Sjahrir adalah sosok yang inklusif. Ia dengan mudah bergaul dengan pemuda dan noni Belanda. Keterbukaan Sjahrir ini menjadi karakter politiknya. Sehingga dalam karier politiknya merebut dan mempertahankan tanah Indonesaia, ia memilih jalur diplomasi ketimbang jalur phisik. Masa remajanya banyak dihabiskan di kota Medan, belajar di Europeesche Lagere School (ELS) dan lulus pada tahun 1920. Kemudian melanjutkan ke ke Meer Uitgebreid Lager Onderwijs (MULO), juga di Medan, yang ia tamatkan pada tahun 1923.
Di Medan Sjahrir tak lebih menjalani hari layaknya remaja biasa, yang jauh dari bising politik. Ia hanya tahu bermain sepakbola, membaca cerita anak, dan sesekali bermain biola di Hotel de Broer, ”Sjahrir kerap mencari uang saku dengan bermain biola di sana,” ungkap Mrazek dalam Politics and Exile in Indonesia (1994).
Seorang Sjahrir kecil di Medan, lebih banyak tersimpan dalam memori orang perorang ketimbang dalam lembaran buku, dan diary. Hal ini pertanda, bahwa Sjahrir walau biasa, tetapi setidaknya ia telah menjadi lukisan munggil di kota Medan doeloe, hingga sekarang masih saja banyak orang yang mengenang, sembari mencoba mengingat-ingat kesan tentang Sjahrir. Walau susah diingat, tapi masih berbekas. Di lain sisi kehidupan Sjahrir, nun jauh dari kota Medan; ia juga mempunyai kisah unik di Banda Neira.
Manusia Pantai
1 Februari 1942, menjadi hari yang lain dalam hidup Sjahrir. Sebuah awal dari kehidupannya yang akan ia mulai dengan hal-hal kecil, namun sarat makna dalam pengasingan yang tak terduga. Inilah jejak biasa Sjahrir di Banda Neira; sebuah tempat pengasingan bagi Sjahrir, bersamanya ada Hatta, Cipto Mangunkusumo, Iwa Kusumasumantri. Di Banda Neira ini, Sjahrir menjadi manusia pantai; sebuah sosok manusia yang mencintai hamparan samudera, mengagumi sembari memetik makna dari hamparan pasir pantai. Berbeda dengan Bung Hatta, yang menjadikan Banda Neira sebagai pengasingan untuk menyelami kedalaman pengetahuan dari buku-buku yang ia cintai.

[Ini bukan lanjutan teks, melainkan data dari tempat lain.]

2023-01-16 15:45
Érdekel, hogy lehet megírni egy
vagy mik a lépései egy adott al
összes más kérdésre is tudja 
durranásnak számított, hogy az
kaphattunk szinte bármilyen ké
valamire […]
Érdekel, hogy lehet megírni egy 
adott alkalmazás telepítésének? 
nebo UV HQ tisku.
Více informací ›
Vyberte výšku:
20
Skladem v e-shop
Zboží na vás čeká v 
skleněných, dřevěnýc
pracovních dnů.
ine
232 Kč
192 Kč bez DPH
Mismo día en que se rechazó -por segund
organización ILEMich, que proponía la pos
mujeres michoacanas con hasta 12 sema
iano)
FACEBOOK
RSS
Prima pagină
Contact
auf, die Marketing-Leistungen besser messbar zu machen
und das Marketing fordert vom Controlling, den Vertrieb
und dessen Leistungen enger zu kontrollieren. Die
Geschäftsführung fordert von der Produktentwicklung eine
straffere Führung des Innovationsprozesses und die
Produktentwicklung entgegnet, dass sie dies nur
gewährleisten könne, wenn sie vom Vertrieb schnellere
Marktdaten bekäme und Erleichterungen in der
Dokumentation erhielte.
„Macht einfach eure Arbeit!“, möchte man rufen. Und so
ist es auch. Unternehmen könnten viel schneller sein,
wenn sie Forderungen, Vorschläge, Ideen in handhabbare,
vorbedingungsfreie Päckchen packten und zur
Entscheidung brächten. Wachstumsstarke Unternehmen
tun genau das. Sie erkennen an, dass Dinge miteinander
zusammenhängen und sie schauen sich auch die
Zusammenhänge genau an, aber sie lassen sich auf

Sjahrir di Banda Neira tidak memilih buku-buku sebagai teman dalam kesepian. Namun, ia lebih tertarik bermain dengan anak-anak, berlari-lari di pantai setelah memberikan pengertian tentang hidup kepada anak-anak, dan tak jarang juga mengajak anak-anak memahami alam, dengan mendaki gunung yang tak jauh dari pengasingannya di Banda Neira.
Mencoba merasakan Sjahrir di Banda Neira, ”Kita” ingat akan sajak yang ditulis oleh Tagore, ”Mereka bangun rumah dari pasir, mereka rajut kapal dengan daun kering, dan dengan tersenyum mereka apungkan ke laut dalam…”, ” Nelayan menyelam mencari mutiara, saudagar berlayar mengarungkan perahu, sementara anak-anak menghimpun batu dan menebarkannya kembali…”. Tak berat untuk membayangkan Sjahrir sebagai manusia pantai di Banda Neira. Karena memang ini terpecik dari karakternya yang lunak, lembut, terbuka serta anti kekerasan, namun tegas, liat dan licin jika berdiplomasi.
Layaknya Hatta mendalami, mengasah akalbudinya melalui buku-buku berat yang setiap saat ia geluti, telanjangi sampai tuntas. Sjahrir memilih mengasah budinya dengan belajar pada alam, mencoba memahami suara hati anak-anak yang setiap saat ia bercengkrama bersama mereka. Dus, Sjahrir hanya ingin mengasah rasa cintanya terhadap kehidupan, yang menghanyutkanya dalam alunan kedamaian. Sehingga memiuh-miuh jiwanya untuk jauh dari kekerasan, dan perang. Pantas jika Sjahrir adalah anak perdamaian, yang lahir di tengah perang berkecamuk di luar Banda Neira. Lewat gagasannya melawan penjajahan melalui ”antifacism”, ”antiperang”. Walaupun mereka penjajah, meraka tak layak diberi pelajaran dengan kucuran darah, pun tak manusiawi jika anak bangsa bersembur darah melawan mereka, agaknya seperti itu yang terbetik pada kedalaman budi politik Sjahrir. Walau banyak orang yang mengolok-olok gaya perjuangan Sjahrir yang terlalu lunak terhadap penjajah. Namun, diluar dugaan di mata dunia; ia adalah bapak Indonesia yang sangup memiuh rasa kemanusian masyarakat internasional untuk kemudian mengakui ada nama sebuah bangsa ”Indonesia”—untuk meraih itu Sjahrir tanpa memangku senjata, apalagi bersembur darah.